DIRECTIONS FOR THIS TASK.
Print the listing exactly as it stands. Skip every picture.
^^^^
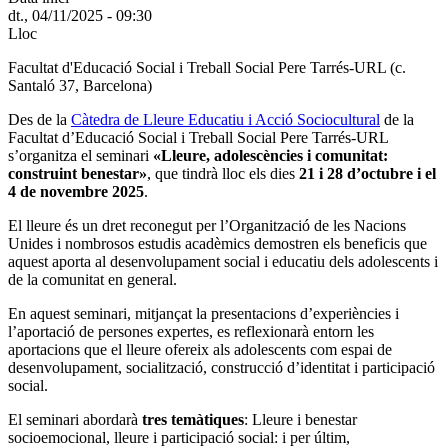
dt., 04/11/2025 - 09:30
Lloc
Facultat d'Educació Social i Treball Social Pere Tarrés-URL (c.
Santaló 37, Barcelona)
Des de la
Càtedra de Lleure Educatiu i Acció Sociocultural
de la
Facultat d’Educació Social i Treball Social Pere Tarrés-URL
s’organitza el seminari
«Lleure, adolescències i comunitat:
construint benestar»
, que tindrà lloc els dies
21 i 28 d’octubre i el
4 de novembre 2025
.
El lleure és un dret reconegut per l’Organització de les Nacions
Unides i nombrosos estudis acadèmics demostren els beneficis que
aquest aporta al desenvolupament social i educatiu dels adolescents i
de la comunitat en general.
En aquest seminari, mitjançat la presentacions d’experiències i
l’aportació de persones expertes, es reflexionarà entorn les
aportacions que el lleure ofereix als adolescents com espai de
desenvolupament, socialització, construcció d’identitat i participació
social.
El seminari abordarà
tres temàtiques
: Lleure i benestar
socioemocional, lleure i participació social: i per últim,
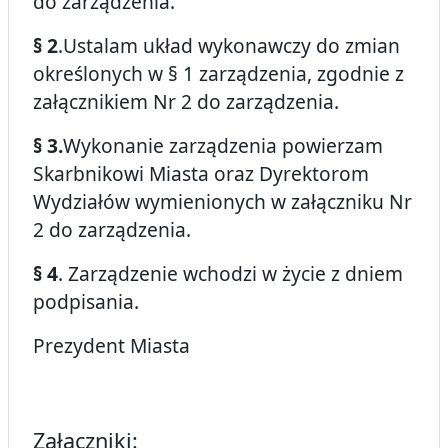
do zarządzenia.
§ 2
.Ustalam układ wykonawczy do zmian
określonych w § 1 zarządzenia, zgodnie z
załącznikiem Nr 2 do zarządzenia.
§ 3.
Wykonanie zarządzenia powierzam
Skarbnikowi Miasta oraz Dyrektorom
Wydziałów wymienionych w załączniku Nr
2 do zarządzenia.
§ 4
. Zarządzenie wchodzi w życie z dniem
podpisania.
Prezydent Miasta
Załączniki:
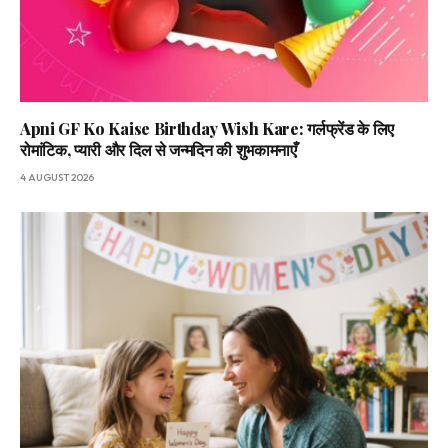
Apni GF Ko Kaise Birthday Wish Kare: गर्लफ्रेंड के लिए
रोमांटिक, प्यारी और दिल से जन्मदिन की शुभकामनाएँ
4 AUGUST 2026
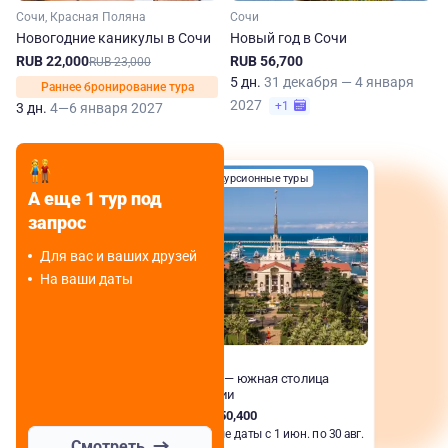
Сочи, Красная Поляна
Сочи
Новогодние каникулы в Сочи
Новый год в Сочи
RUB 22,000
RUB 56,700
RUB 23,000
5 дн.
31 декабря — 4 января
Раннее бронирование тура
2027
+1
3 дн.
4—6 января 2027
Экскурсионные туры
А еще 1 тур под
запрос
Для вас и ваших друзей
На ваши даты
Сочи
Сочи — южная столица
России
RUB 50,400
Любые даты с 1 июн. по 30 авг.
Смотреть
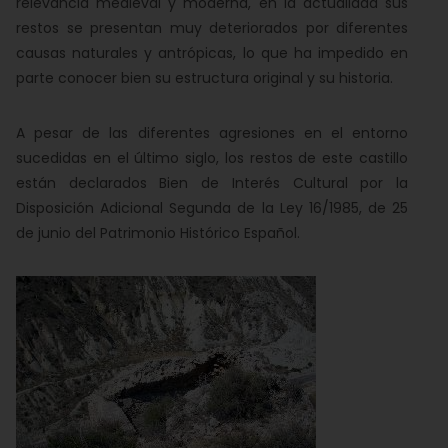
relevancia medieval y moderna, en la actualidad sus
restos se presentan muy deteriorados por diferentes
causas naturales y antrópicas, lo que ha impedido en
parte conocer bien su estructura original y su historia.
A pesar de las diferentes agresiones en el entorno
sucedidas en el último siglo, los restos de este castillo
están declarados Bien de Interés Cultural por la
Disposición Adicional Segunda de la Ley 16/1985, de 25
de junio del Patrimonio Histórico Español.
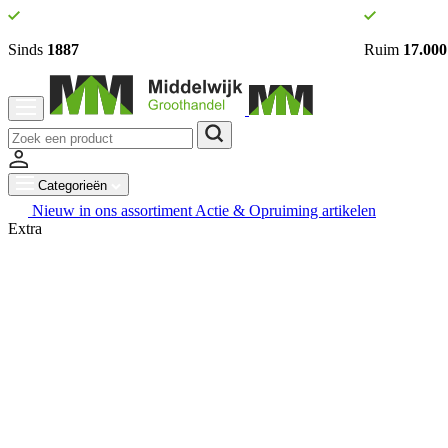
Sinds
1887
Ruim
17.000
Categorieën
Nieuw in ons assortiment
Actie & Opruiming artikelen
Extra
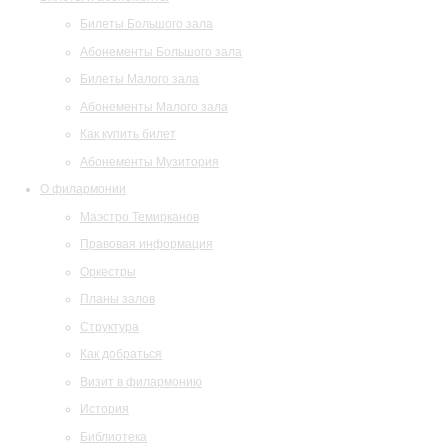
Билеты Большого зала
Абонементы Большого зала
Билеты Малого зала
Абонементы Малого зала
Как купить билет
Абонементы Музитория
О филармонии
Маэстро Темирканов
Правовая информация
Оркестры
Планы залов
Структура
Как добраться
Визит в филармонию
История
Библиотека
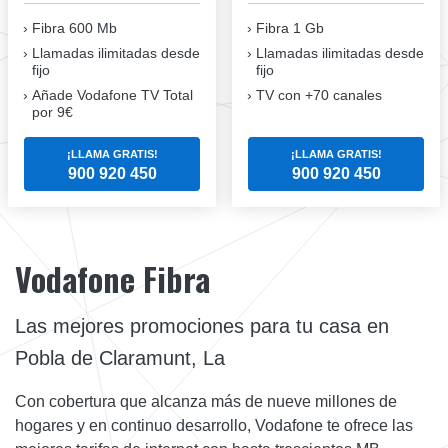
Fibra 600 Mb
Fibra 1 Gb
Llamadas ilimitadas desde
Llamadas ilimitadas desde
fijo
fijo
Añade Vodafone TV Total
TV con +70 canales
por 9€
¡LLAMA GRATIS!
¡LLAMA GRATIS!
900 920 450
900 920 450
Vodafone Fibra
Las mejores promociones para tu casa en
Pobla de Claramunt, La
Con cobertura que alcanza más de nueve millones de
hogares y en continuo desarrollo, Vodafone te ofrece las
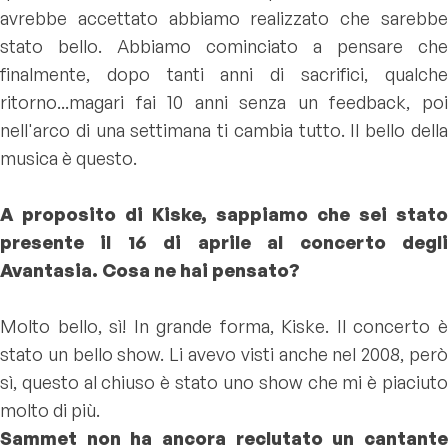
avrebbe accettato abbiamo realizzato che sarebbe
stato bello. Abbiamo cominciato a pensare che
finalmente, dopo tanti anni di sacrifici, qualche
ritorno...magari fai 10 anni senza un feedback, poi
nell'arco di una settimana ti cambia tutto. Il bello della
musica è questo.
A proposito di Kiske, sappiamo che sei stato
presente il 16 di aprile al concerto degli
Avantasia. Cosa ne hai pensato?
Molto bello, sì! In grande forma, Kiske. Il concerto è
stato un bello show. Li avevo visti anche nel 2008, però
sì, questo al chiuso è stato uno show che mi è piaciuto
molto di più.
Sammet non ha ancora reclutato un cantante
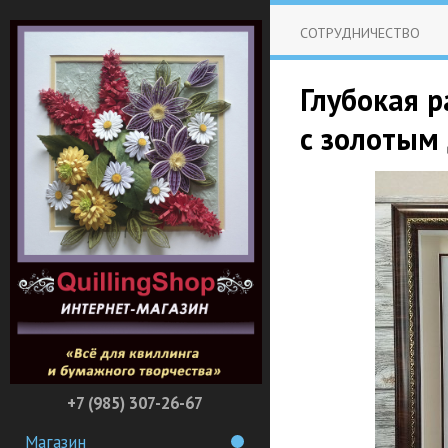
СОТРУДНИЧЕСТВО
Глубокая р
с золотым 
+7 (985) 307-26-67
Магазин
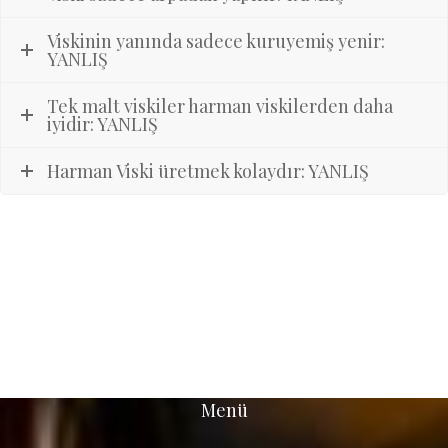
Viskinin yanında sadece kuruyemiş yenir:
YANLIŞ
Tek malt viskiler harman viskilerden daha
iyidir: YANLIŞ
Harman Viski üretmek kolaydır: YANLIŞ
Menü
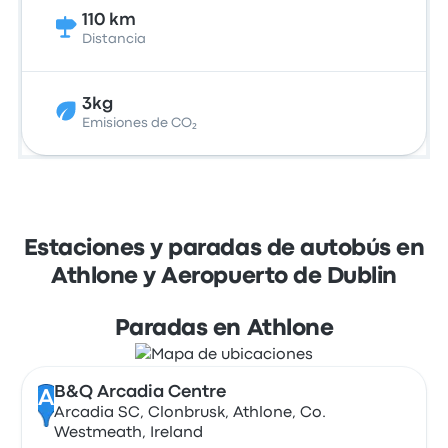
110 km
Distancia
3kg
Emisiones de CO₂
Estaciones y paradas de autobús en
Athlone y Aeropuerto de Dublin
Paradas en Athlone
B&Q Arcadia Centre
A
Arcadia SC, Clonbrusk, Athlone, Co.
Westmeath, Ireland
^^^^
WRITTEN ANSWER.
dt., 04/11/2025 - 09:30
Lloc
Facultat d'Educació Social i Treball Social Pere Tarrés-URL (c.
Santaló 37, Barcelona)
Des de la
Càtedra de Lleure Educatiu i Acció Sociocultural
de la
Facultat d’Educació Social i Treball Social Pere Tarrés-URL
s’organitza el seminari
«Lleure, adolescències i comunitat:
construint benestar»
, que tindrà lloc els dies
21 i 28 d’octubre i el
4 de novembre 2025
.
El lleure és un dret reconegut per l’Organització de les Nacions
Unides i nombrosos estudis acadèmics demostren els beneficis que
aquest aporta al desenvolupament social i educatiu dels adolescents i
de la comunitat en general.
En aquest seminari, mitjançat la presentacions d’experiències i
l’aportació de persones expertes, es reflexionarà entorn les
aportacions que el lleure ofereix als adolescents com espai de
desenvolupament, socialització, construcció d’identitat i participació
social.
El seminari abordarà
tres temàtiques
: Lleure i benestar
socioemocional, lleure i participació social: i per últim,
do zarządzenia.
§ 2
.Ustalam układ wykonawczy do zmian
określonych w § 1 zarządzenia, zgodnie z
załącznikiem Nr 2 do zarządzenia.
§ 3.
Wykonanie zarządzenia powierzam
Skarbnikowi Miasta oraz Dyrektorom
Wydziałów wymienionych w załączniku Nr
2 do zarządzenia.
§ 4
. Zarządzenie wchodzi w życie z dniem
podpisania.
Prezydent Miasta
Załączniki:
Apni GF Ko Kaise Birthday Wish Kare: गर्लफ्रेंड के लिए
रोमांटिक, प्यारी और दिल से जन्मदिन की शुभकामनाएँ
4 AUGUST 2026
Сочи, Красная Поляна
Сочи
Новогодние каникулы в Сочи
Новый год в Сочи
RUB 22,000
RUB 56,700
RUB 23,000
5 дн.
31 декабря — 4 января
Раннее бронирование тура
2027
+1
3 дн.
4—6 января 2027
Экскурсионные туры
А еще 1 тур под
запрос
Для вас и ваших друзей
На ваши даты
Сочи
Сочи — южная столица
России
RUB 50,400
Любые даты с 1 июн. по 30 авг.
Смотреть
relevancia medieval y moderna, en la actualidad sus
restos se presentan muy deteriorados por diferentes
causas naturales y antrópicas, lo que ha impedido en
parte conocer bien su estructura original y su historia.
A pesar de las diferentes agresiones en el entorno
sucedidas en el último siglo, los restos de este castillo
están declarados Bien de Interés Cultural por la
Disposición Adicional Segunda de la Ley 16/1985, de 25
de junio del Patrimonio Histórico Español.
Sinds
1887
Ruim
17.000
Categorieën
Nieuw in ons assortiment
Actie & Opruiming artikelen
Extra
Билеты Большого зала
Абонементы Большого зала
Билеты Малого зала
Абонементы Малого зала
Как купить билет
Абонементы Музитория
О филармонии
Маэстро Темирканов
Правовая информация
Оркестры
Планы залов
Структура
Как добраться
Визит в филармонию
История
Библиотека
Fibra 600 Mb
Fibra 1 Gb
Llamadas ilimitadas desde
Llamadas ilimitadas desde
fijo
fijo
Añade Vodafone TV Total
TV con +70 canales
por 9€
¡LLAMA GRATIS!
¡LLAMA GRATIS!
900 920 450
900 920 450
Vodafone Fibra
Las mejores promociones para tu casa en
Pobla de Claramunt, La
Con cobertura que alcanza más de nueve millones de
hogares y en continuo desarrollo, Vodafone te ofrece las
avrebbe accettato abbiamo realizzato che sarebbe
stato bello. Abbiamo cominciato a pensare che
finalmente, dopo tanti anni di sacrifici, qualche
ritorno...magari fai 10 anni senza un feedback, poi
nell'arco di una settimana ti cambia tutto. Il bello della
musica è questo.
A proposito di Kiske, sappiamo che sei stato
presente il 16 di aprile al concerto degli
Avantasia. Cosa ne hai pensato?
Molto bello, sì! In grande forma, Kiske. Il concerto è
stato un bello show. Li avevo visti anche nel 2008, però
sì, questo al chiuso è stato uno show che mi è piaciuto
molto di più.
Sammet non ha ancora reclutato un cantante
СОТРУДНИЧЕСТВО
Глубокая р
с золотым 
+7 (985) 307-26-67
Магазин
Viskinin yanında sadece kuruyemiş yenir:
YANLIŞ
Tek malt viskiler harman viskilerden daha
iyidir: YANLIŞ
Harman Viski üretmek kolaydır: YANLIŞ
Menü
110 km
Distancia
3kg
Emisiones de CO₂
Estaciones y paradas de autobús en
Athlone y Aeropuerto de Dublin
Paradas en Athlone
B&Q Arcadia Centre
A
Arcadia SC, Clonbrusk, Athlone, Co.
Westmeath, Ireland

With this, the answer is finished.